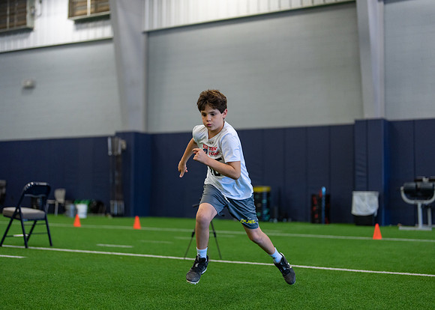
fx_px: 662
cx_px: 218
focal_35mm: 54
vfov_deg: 26.4
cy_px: 155
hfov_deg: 36.4
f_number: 1.2
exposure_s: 1/1000
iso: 1250
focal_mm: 50
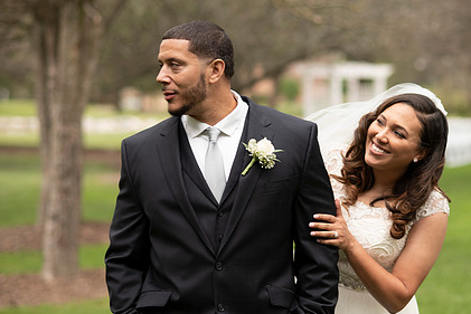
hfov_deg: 17.5
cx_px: 291
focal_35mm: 117
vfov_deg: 11.7
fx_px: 1531
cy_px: 176
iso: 125
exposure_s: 1/400
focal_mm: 85
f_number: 2.2
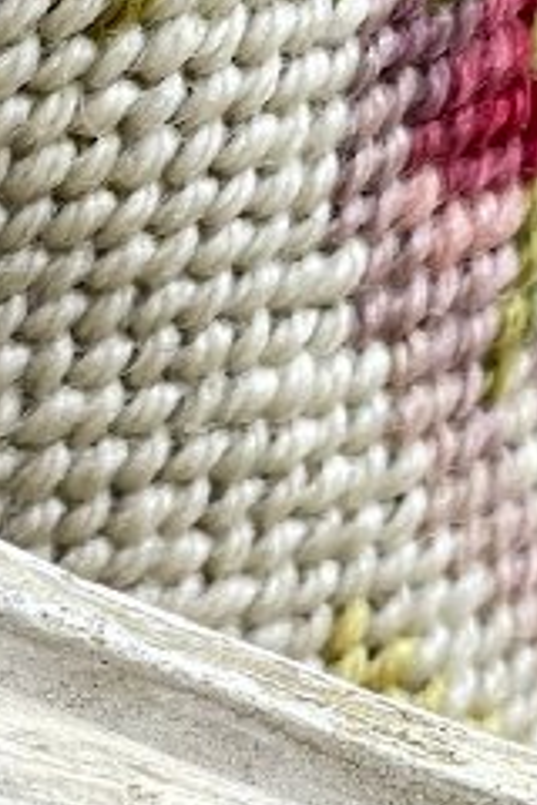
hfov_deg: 4.9
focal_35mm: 270
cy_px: 1171
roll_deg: -4.5
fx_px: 6041
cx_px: -816
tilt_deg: -21.7
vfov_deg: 7.5
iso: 40
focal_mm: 6
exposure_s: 1/99
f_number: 2
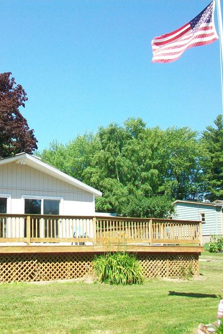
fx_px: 418
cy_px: 169
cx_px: 68
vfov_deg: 43.6
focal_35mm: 45
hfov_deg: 29.6
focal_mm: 5.7
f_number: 2.8
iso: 64
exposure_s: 1/400
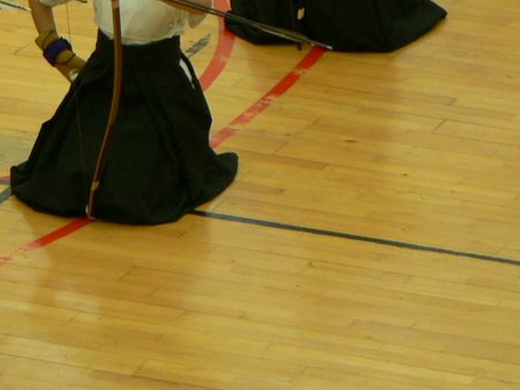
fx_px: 6204
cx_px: -107
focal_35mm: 413
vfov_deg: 3.6
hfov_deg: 4.8
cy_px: 16
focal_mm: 26.2
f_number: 3.3
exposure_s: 1/30
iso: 100
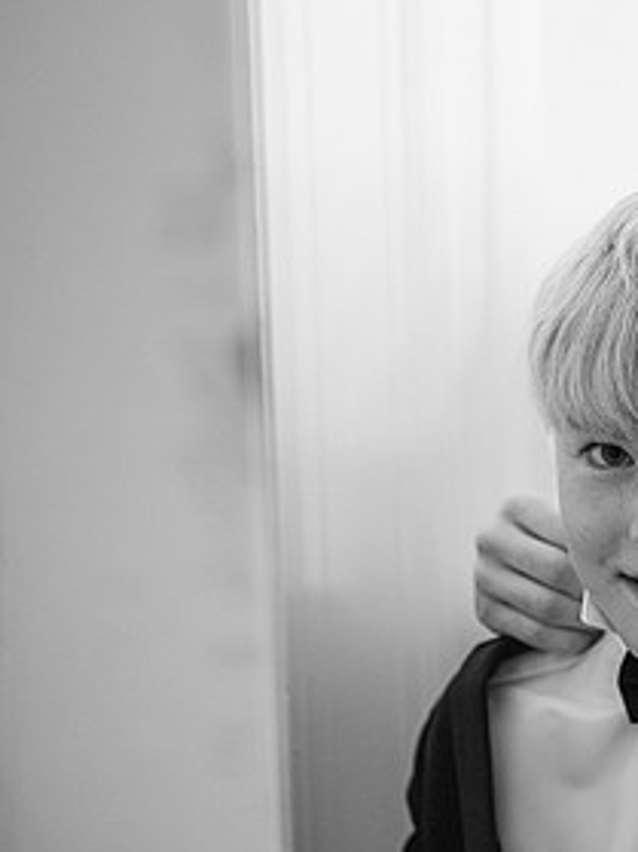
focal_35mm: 56
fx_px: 1377
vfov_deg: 34.4
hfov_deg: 25.0
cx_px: 617
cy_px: 434
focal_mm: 28
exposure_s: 1/125
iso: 640
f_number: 2.8
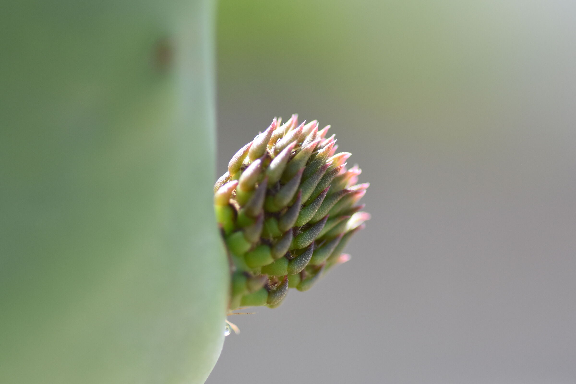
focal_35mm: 150
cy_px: 192
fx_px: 2400
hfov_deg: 13.7
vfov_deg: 9.1
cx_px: 288
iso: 1000
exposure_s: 1/4000
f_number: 4
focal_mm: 100
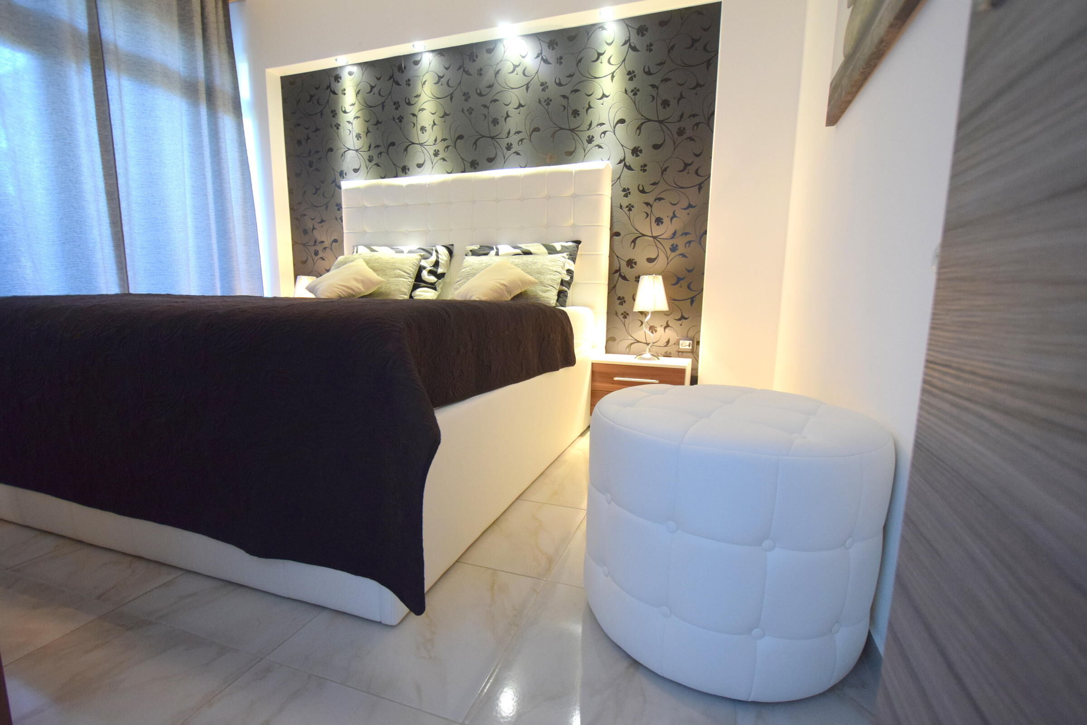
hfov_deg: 100.4
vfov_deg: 77.3
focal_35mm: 15
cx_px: 544
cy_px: 362
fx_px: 453
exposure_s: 1/60
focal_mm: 10
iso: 2000
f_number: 3.5
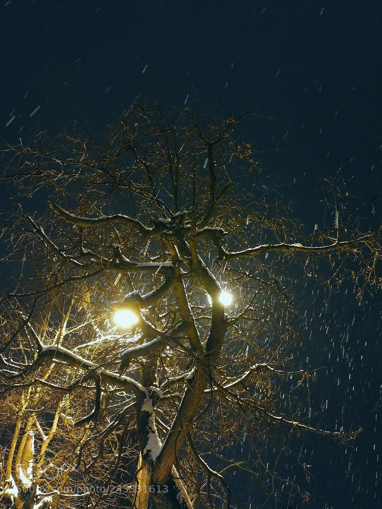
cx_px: 193
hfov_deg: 49.7
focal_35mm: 28
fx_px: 412
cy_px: 251
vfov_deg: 63.4
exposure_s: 1/16.7
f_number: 2.2
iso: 1600
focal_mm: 3.95
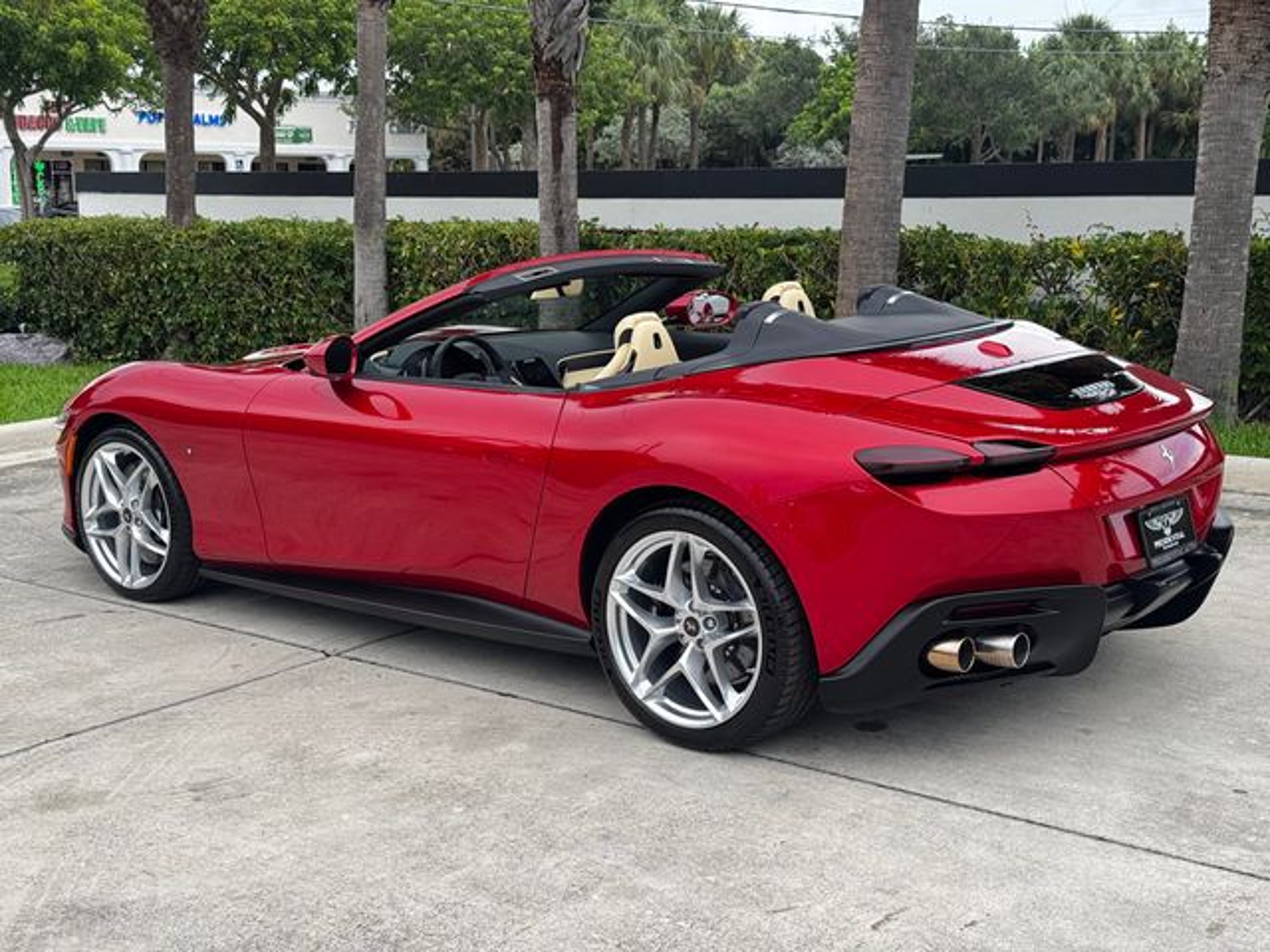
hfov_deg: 39.7
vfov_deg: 30.3
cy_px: 476
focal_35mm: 48
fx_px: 1761
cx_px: 635
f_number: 1.78
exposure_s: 1/417
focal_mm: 6.76
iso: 64
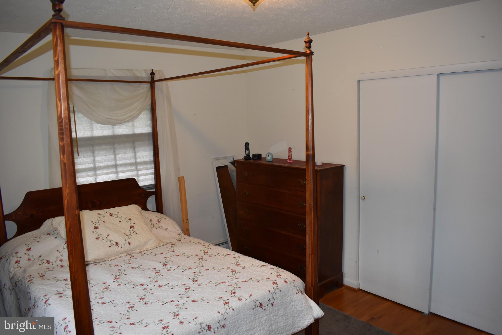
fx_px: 376
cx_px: 251
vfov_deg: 47.9
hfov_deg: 67.4
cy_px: 168
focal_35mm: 27
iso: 800
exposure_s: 1/100
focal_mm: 18
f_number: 5
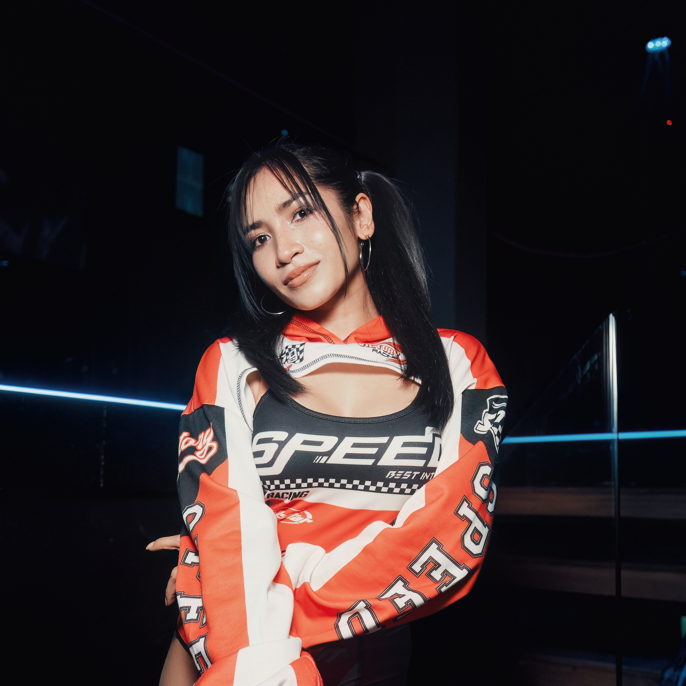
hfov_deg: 46.0
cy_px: 452
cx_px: 342
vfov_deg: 45.4
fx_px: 807
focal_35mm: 36
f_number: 3.5
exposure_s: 1/125
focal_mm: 28
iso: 1000
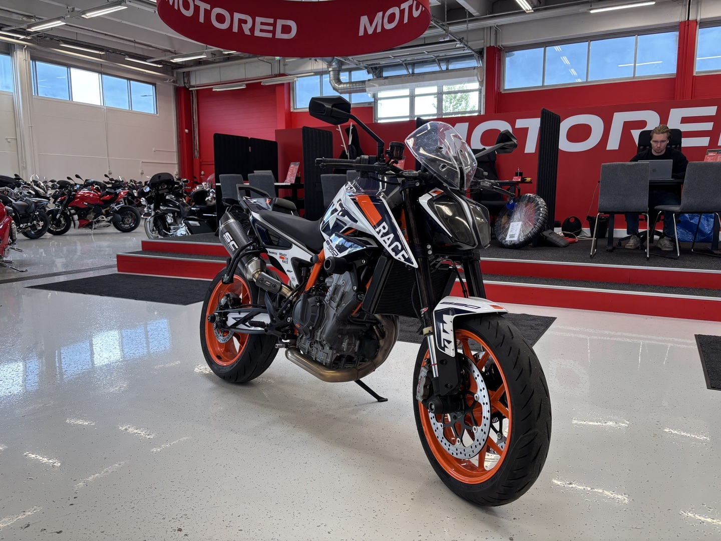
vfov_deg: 53.1
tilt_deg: -7.8
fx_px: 542
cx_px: 360
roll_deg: -0.2
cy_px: 270
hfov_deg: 67.3
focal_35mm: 26
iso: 80
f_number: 1.6
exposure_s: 1/100
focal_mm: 5.96
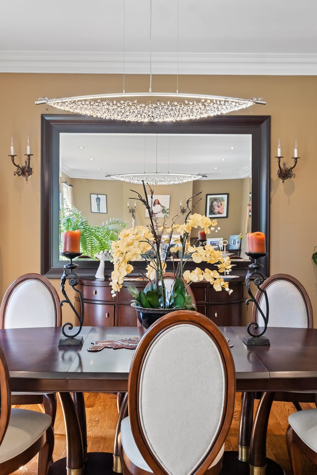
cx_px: 171
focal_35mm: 40
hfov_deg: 33.4
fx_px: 528
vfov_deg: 48.5
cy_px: 233
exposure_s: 1/30
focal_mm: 26
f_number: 5.6
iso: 1600
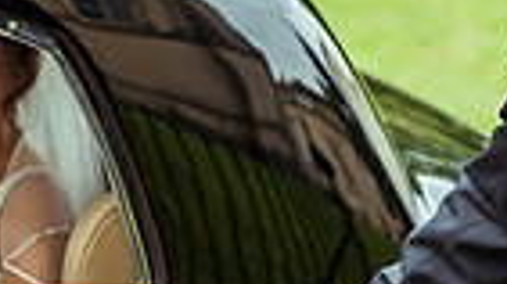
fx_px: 3438
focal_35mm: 256
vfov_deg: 4.7
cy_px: 79
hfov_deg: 8.4
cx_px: 107
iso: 500
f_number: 2.5
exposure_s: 1/2000
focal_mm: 50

→ Exercise:
Once the pictures are dropped, set down everything else in the records exactly.

→ Solution for this problem:
fx_px: 662
cx_px: 218
focal_35mm: 54
vfov_deg: 26.4
cy_px: 155
hfov_deg: 36.4
f_number: 1.2
exposure_s: 1/1000
iso: 1250
focal_mm: 50
hfov_deg: 17.5
cx_px: 291
focal_35mm: 117
vfov_deg: 11.7
fx_px: 1531
cy_px: 176
iso: 125
exposure_s: 1/400
focal_mm: 85
f_number: 2.2
hfov_deg: 4.9
focal_35mm: 270
cy_px: 1171
roll_deg: -4.5
fx_px: 6041
cx_px: -816
tilt_deg: -21.7
vfov_deg: 7.5
iso: 40
focal_mm: 6
exposure_s: 1/99
f_number: 2
fx_px: 418
cy_px: 169
cx_px: 68
vfov_deg: 43.6
focal_35mm: 45
hfov_deg: 29.6
focal_mm: 5.7
f_number: 2.8
iso: 64
exposure_s: 1/400
fx_px: 6204
cx_px: -107
focal_35mm: 413
vfov_deg: 3.6
hfov_deg: 4.8
cy_px: 16
focal_mm: 26.2
f_number: 3.3
exposure_s: 1/30
iso: 100
focal_35mm: 56
fx_px: 1377
vfov_deg: 34.4
hfov_deg: 25.0
cx_px: 617
cy_px: 434
focal_mm: 28
exposure_s: 1/125
iso: 640
f_number: 2.8
focal_35mm: 150
cy_px: 192
fx_px: 2400
hfov_deg: 13.7
vfov_deg: 9.1
cx_px: 288
iso: 1000
exposure_s: 1/4000
f_number: 4
focal_mm: 100
hfov_deg: 100.4
vfov_deg: 77.3
focal_35mm: 15
cx_px: 544
cy_px: 362
fx_px: 453
exposure_s: 1/60
focal_mm: 10
iso: 2000
f_number: 3.5
cx_px: 193
hfov_deg: 49.7
focal_35mm: 28
fx_px: 412
cy_px: 251
vfov_deg: 63.4
exposure_s: 1/16.7
f_number: 2.2
iso: 1600
focal_mm: 3.95
hfov_deg: 39.7
vfov_deg: 30.3
cy_px: 476
focal_35mm: 48
fx_px: 1761
cx_px: 635
f_number: 1.78
exposure_s: 1/417
focal_mm: 6.76
iso: 64
fx_px: 376
cx_px: 251
vfov_deg: 47.9
hfov_deg: 67.4
cy_px: 168
focal_35mm: 27
iso: 800
exposure_s: 1/100
focal_mm: 18
f_number: 5
hfov_deg: 46.0
cy_px: 452
cx_px: 342
vfov_deg: 45.4
fx_px: 807
focal_35mm: 36
f_number: 3.5
exposure_s: 1/125
focal_mm: 28
iso: 1000
vfov_deg: 53.1
tilt_deg: -7.8
fx_px: 542
cx_px: 360
roll_deg: -0.2
cy_px: 270
hfov_deg: 67.3
focal_35mm: 26
iso: 80
f_number: 1.6
exposure_s: 1/100
focal_mm: 5.96
cx_px: 171
focal_35mm: 40
hfov_deg: 33.4
fx_px: 528
vfov_deg: 48.5
cy_px: 233
exposure_s: 1/30
focal_mm: 26
f_number: 5.6
iso: 1600
fx_px: 3438
focal_35mm: 256
vfov_deg: 4.7
cy_px: 79
hfov_deg: 8.4
cx_px: 107
iso: 500
f_number: 2.5
exposure_s: 1/2000
focal_mm: 50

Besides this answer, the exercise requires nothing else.